Besonders bei den wissenschaftlichen Preisen ist das Ungleichgewicht zwischen Männern und Frauen groß: Während es bislang zumindest 17 Friedens- und 15 Literaturnobelpreisträgerinnen gab, sind es in der Medizin (12), Chemie (5) und Physik (3) weitaus weniger gewesen.
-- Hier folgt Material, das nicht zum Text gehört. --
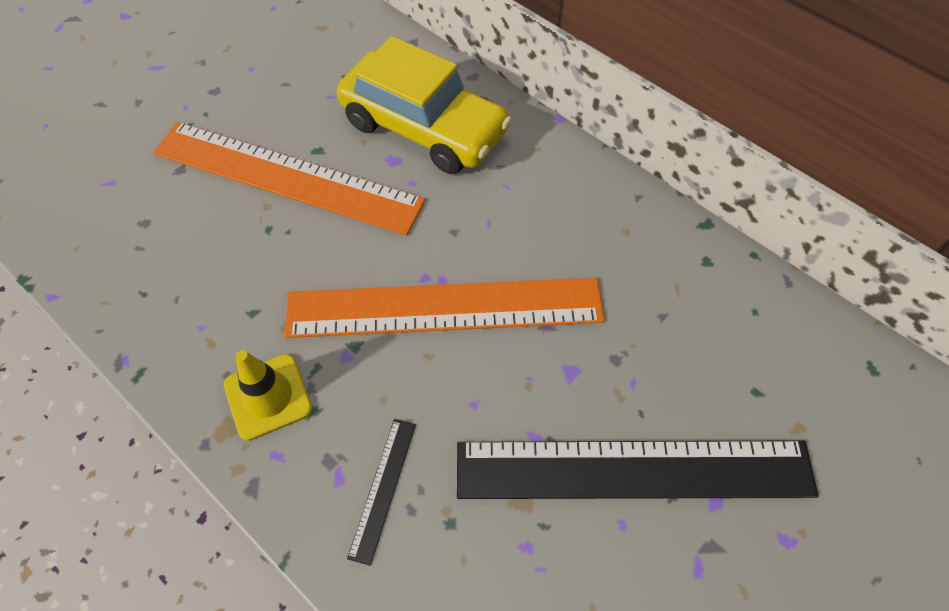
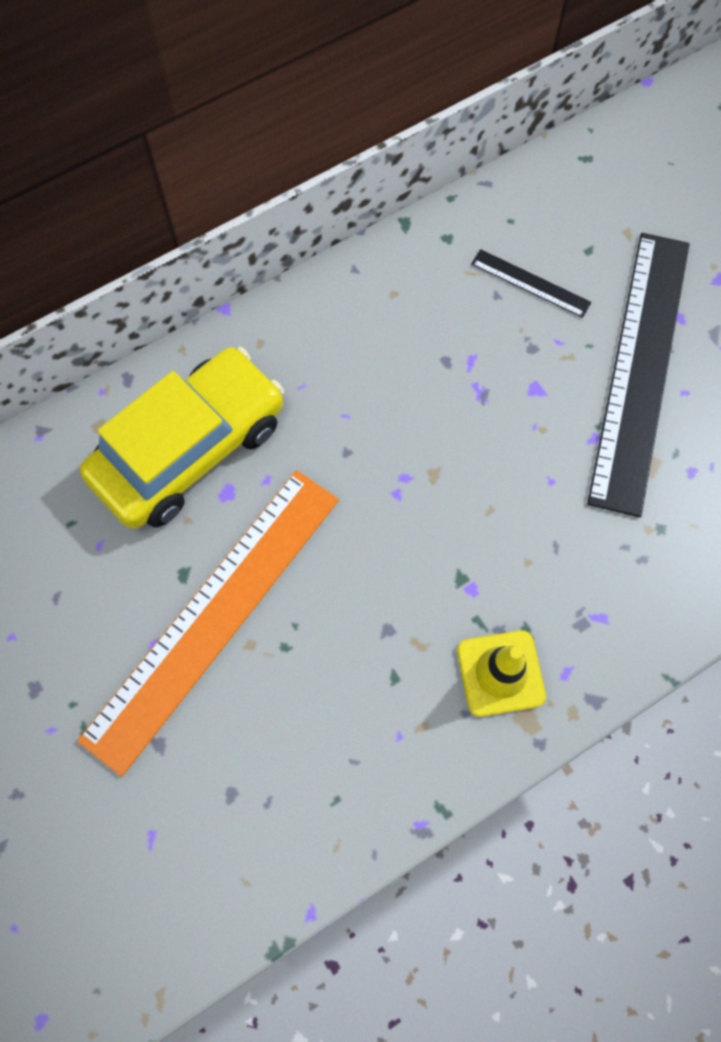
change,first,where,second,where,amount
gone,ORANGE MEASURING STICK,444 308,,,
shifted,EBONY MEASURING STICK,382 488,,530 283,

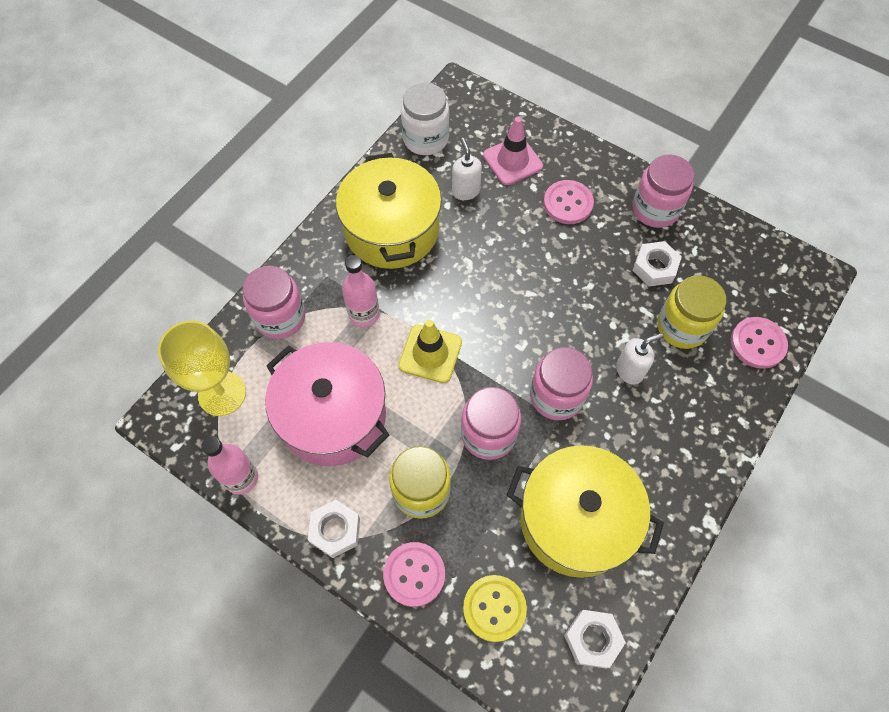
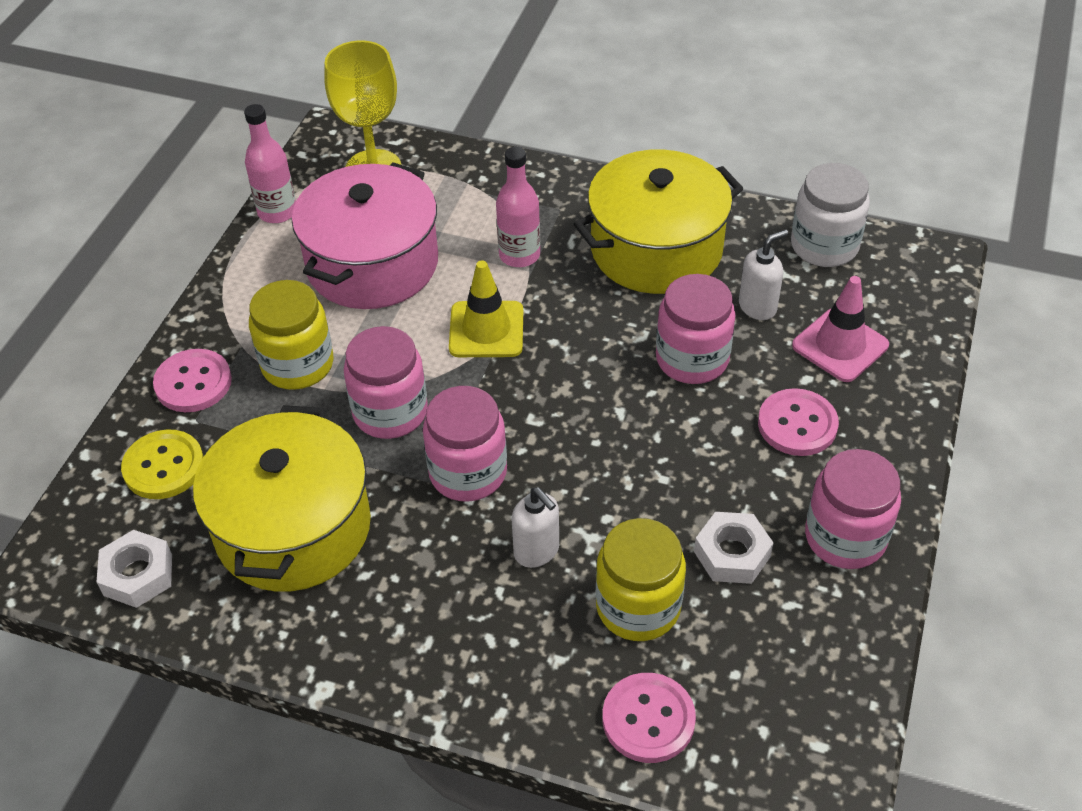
change,first,where,second,where,amount
shifted,ROSY JAM JAR,280 317,,692 359,
gone,WHITE HEX NUT,335 530,,,

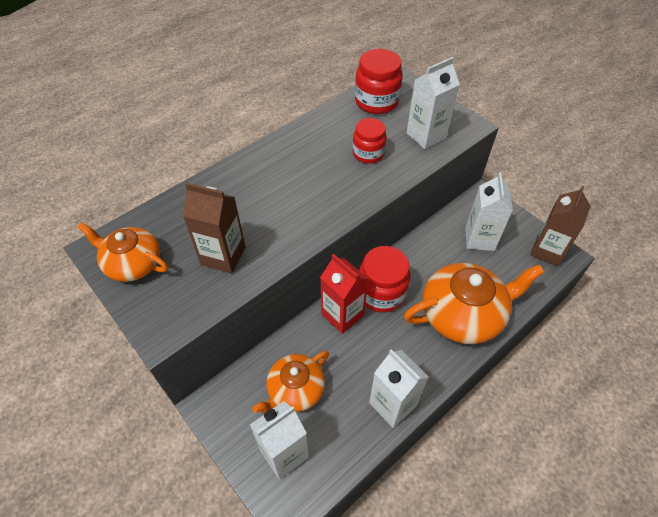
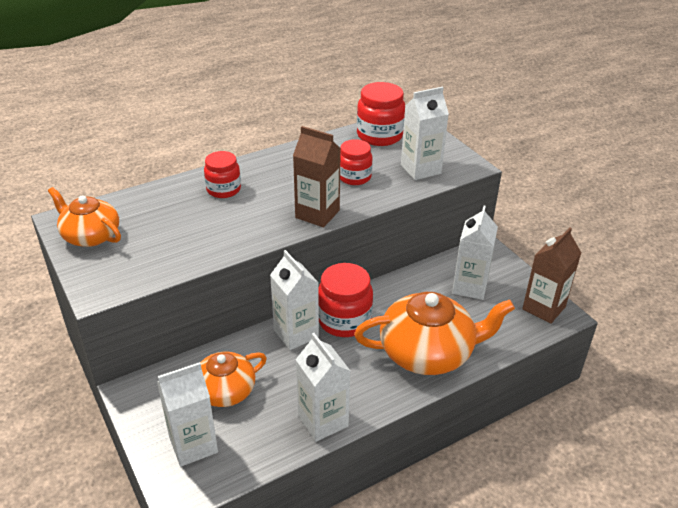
change,first,where,second,where,amount
shifted,RUSSET MILK CARTON,223 256,,317 214,
repainted,SCARLET MILK CARTON,342 315,WHITE MILK CARTON,296 334,
new,,,SCARLET JAM JAR,223 189,

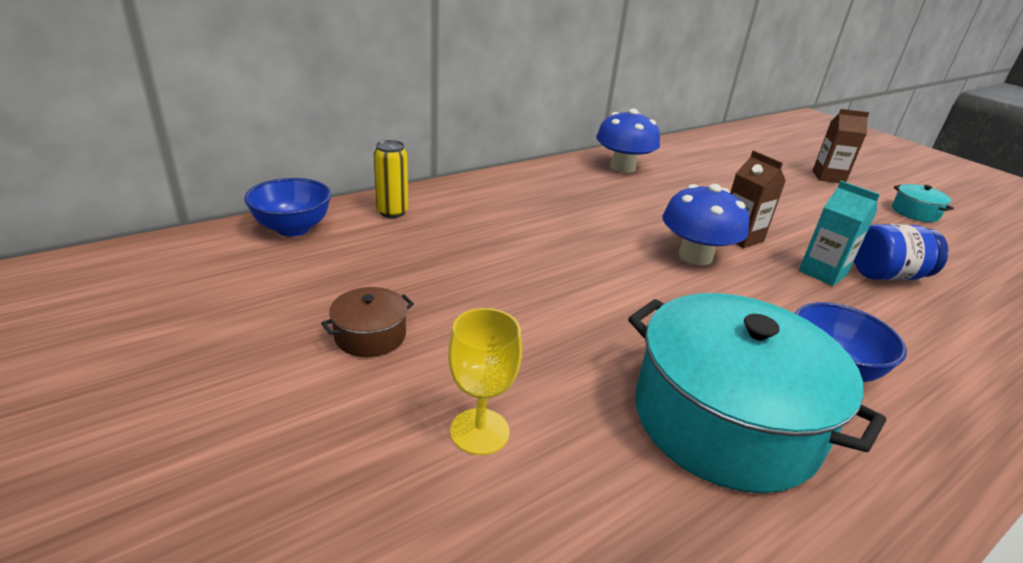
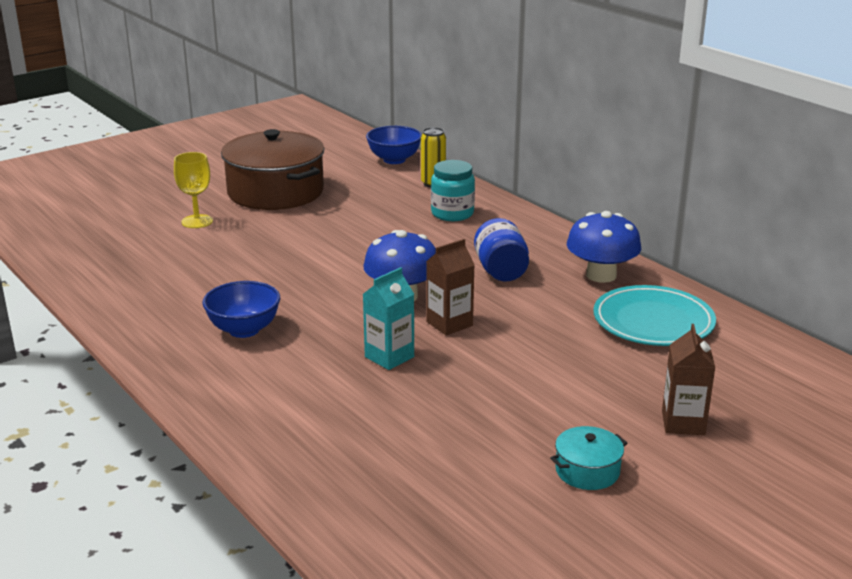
change,first,where,second,where,amount
scaled,RUSSET STOCKPOT,370 335,,276 192,x2.33
gone,TEAL STOCKPOT,724 419,,,
shifted,ROYAL BLUE JAM JAR,887 275,,501 271,
new,,,TEAL JAM JAR,452 214,
new,,,TEAL PLATE,653 321,

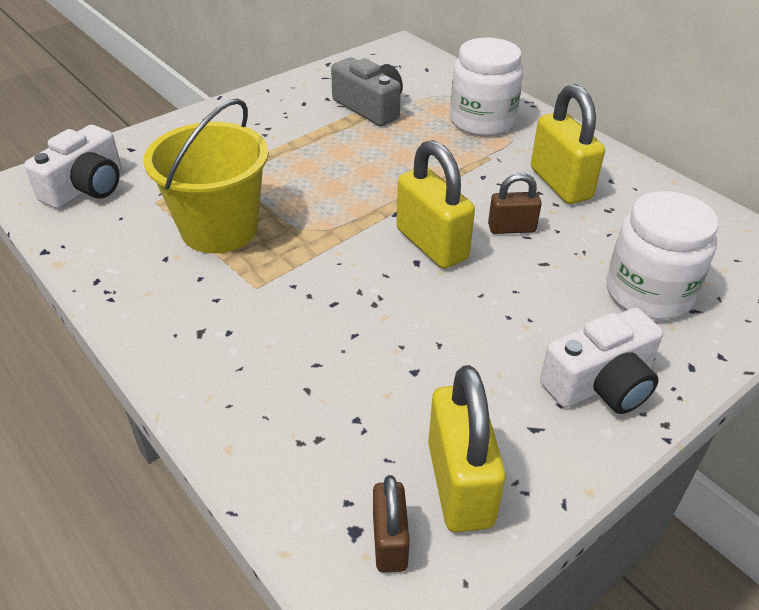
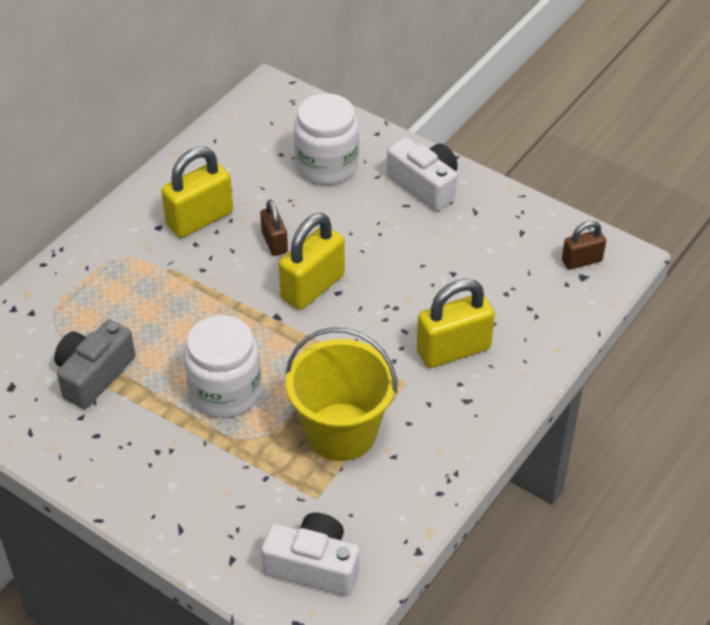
change,first,where,second,where,amount
shifted,GOLDEN PADLOCK,460 484,,453 349,
shifted,WHITE JAM JAR,482 121,,225 392,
Unter den Wirtschaftsnobelpreisträgerinnen finden sich sogar nur zwei ausgezeichnete Frauen.

Auch im vergangenen Jahr blieben die Nobelpreise eine Männerdomäne: Unter den 15 Geehrten in den Kategorien Medizin, Physik, Chemie, Literatur, Frieden und Wirtschaftswissenschaften waren mit der polnischen Schriftstellerin Olga Tokarczuk und der französischen-amerikanischen Ökonomin Esther Duflo nur zwei Frauen - wobei Tokarczuk offiziell zu den Preisträgern 2018 gezählt wird, weil sie nach einem Skandal bei der preisvergebenden Schwedischen Akademie nachträglich für das Vorjahr ausgezeichnet worden war.

Ein Grund für die geringe Zahl an Frauen liegt auf der Hand: Die Wissenschaft war jahrzehntelang männerdominiert - und viele der Preise werden eben für Errungenschaften verliehen, die viele Jahre zurückliegen. Darauf verweist auch der Exekutivdirektor der Nobelstiftung, Lars Heikensten. «Wir wissen um die strukturellen Mängel in der Art und Weise, wie Frauen innerhalb des universitären Systems behandelt worden sind», sagte Heikensten der Deutschen Presse-Agentur in Skandinavien. «Der Fakt, dass wir nicht so viele Frauen als Preisträgerinnen hatten, spiegelt in erster Linie die Situation in den Wissenschaften vor 30 bis 50 Jahren wider.»

Die Situation habe sich inzwischen drastisch verändert: Heute seien weitaus mehr Wissenschaftlerinnen aktiv als früher, weshalb er hoffe und auch davon ausgehe, dass die schon seit einigen Jahren zunehmende Zahl der Nobelpreisträgerinnen im Laufe der Zeit weiter steigen werde, so Heikensten. Und in der Tat geht es bergauf, wenn man einen Blick in die Nobelhistorie wirft: Während zwischen 1901 und 1920 nur vier Preisträger weiblich waren, waren es zwischen 2001 und 2019 immerhin 24.

Zugleich dürfe man das Problem nicht kleinreden, betont Heikensten. «Es ist sehr wichtig, hierbei zu tun, was wir können.» Die einzelnen Vergabe-Institutionen hätten deshalb in den vergangenen Jahren Schritte ergriffen, um sicherzustellen, dass mehr Frauen für den Nobelpreis nominiert werden. «Mit dem Preis schaffen wir Vorbilder. Und je mehr Preisträgerinnen wir haben, desto mehr wird das helfen, andere Frauen zur Wissenschaft zu ermutigen.»

Um Frauen in der Wissenschaft zu stärken, hat Nüsslein-Volhard unter anderem eine Stiftung für junge Wissenschaftlerinnen mit Kind gegründet. «Jede Frau mit einem ehrgeizigen, zeitraubenden und anstrengenden Beruf muss sich Hilfen holen für Sachen, für die sie selbst nicht persönlich erforderlich ist: Haushalt, Auto, Garten», sagt sie. Zugleich weist sie darauf hin, dass Mädchen meist nicht dazu erzogen würden, es als selbstverständlich zu betrachten, eines Tages Chefin sein zu können. Durch viele gute Beispiele sei dies aber besser geworden.

«Frauen können's ja! Frauen sind keineswegs für die Wissenschaft oder Politik weniger geeignet», hebt die Nobelpreisträgerin hervor. «Sie haben nur manchmal andere Bedürfnisse, was sie glücklich macht.» Viele stellten ihr Privatleben höher als den Beruf und blieben etwa generell öfter zu Hause, wenn das Kind krank sei. «Es wird ihnen übelgenommen, wenn sie das nicht tun. Aber wenn ein Mann sagt, ich darf meine Karriere nicht gefährden, hat jeder dafür Verständnis. Das sind immer noch große Unterschiede in der Gesellschaft.»